Combien de temps faut-il vraiment marcher ?
Les recommandations officielles
Les instances internationales préconisent au moins 150 minutes d’activité physique d’intensité modérée par semaine, soit environ 30 minutes quotidiennes sur cinq jours. À cela s’ajoutent des exercices de renforcement musculaire deux fois par semaine.
En termes de nombre de pas, l’objectif fixé se situe autour de 7 000 pas quotidiens pour sortir de la sédentarité et diminuer les risques de maladies chroniques.
Adapter la durée à son emploi du temps
« Les 7 000 pas peuvent être répartis dans la journée. Si l’on sait que l’on restera assis plusieurs heures ensuite, il est intéressant d’en faire une bonne partie le matin », conseille la Dre Kabani.
Une marche de 30 à 60 minutes après le réveil permet généralement de couvrir une large portion de cet objectif quotidien. L’essentiel reste la régularité plutôt que la performance.
À quel rythme marcher pour en tirer profit ?
Inutile de partir au pas de course. L’intensité recommandée est modérée : adoptez une allure dynamique qui vous permet de tenir une conversation sans vous essouffler.
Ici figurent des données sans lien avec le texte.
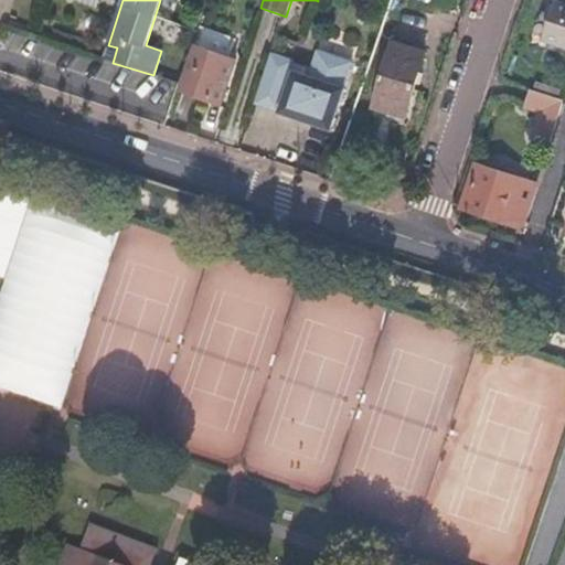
[(543,42),(564,49),(564,4),(555,2),(552,13),(543,10),(540,20),(548,22),(543,42)]
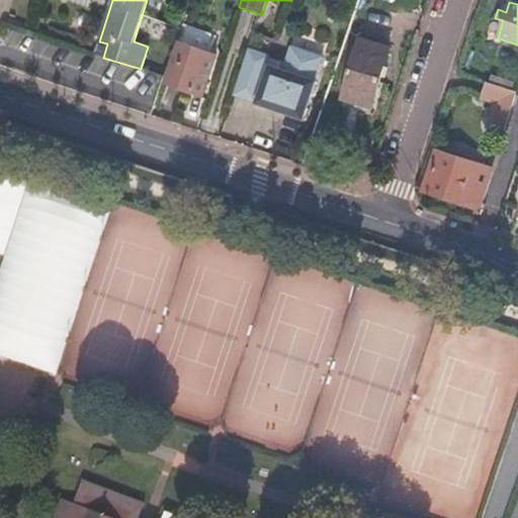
[(342,98),(373,108),(391,51),(359,41),(342,98)]
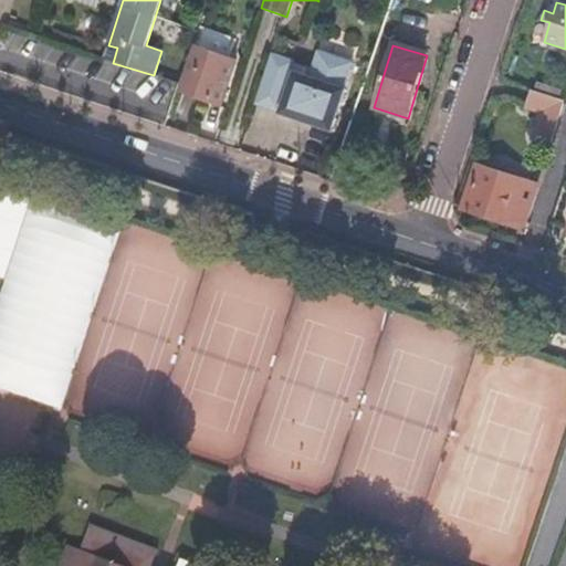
[(181,94),(215,105),(219,90),(226,92),(237,60),(206,50),(196,48),(181,94)]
Cette approche assure un effort suffisant tout en restant agréable.
L’objectif principal demeure la constance dans la pratique. Mieux vaut une marche tranquille répétée chaque jour qu’une sortie intensive abandonnée au bout d’une semaine.
Faut-il marcher à jeun pour plus d’efficacité ?
La question de la marche à jeun revient fréquemment. Pourtant, les études ne révèlent aucun bénéfice clair sur la perte de poids ou le métabolisme à long terme lorsqu’on pratique une activité physique sans avoir mangé.
La Dre Kabani recommande au contraire : « Après une nuit de jeûne, mieux vaut prendre un thé, une biscotte avec un peu de confiture ou un autre aliment léger avant de sortir. Le petit-déjeuner pourra ensuite être complété au retour. »
Vigilance pour certains profils
Les personnes diabétiques, sujettes aux malaises ou sous certains traitements médicaux doivent impérativement consulter leur médecin avant d’envisager une activité physique à jeun. Un léger apport alimentaire avant l’effort reste la solution la plus sûre pour éviter tout désagrément.
La régularité, seule véritable clé du succès
Au-delà des chiffres et des recommandations, la meilleure marche reste celle que l’on répète jour après jour. Marcher le matin facilite justement l’établissement d’une routine pérenne, avant que les obligations quotidiennes ne prennent le dessus.
L’objectif n’est pas de réveiller miraculeusement le métabolisme, mais simplement de bouger chaque jour pour préserver sa santé. Viser environ 7 000 pas quotidiens, en incluant une bonne partie le matin, constitue un investissement gagnant sur le long terme.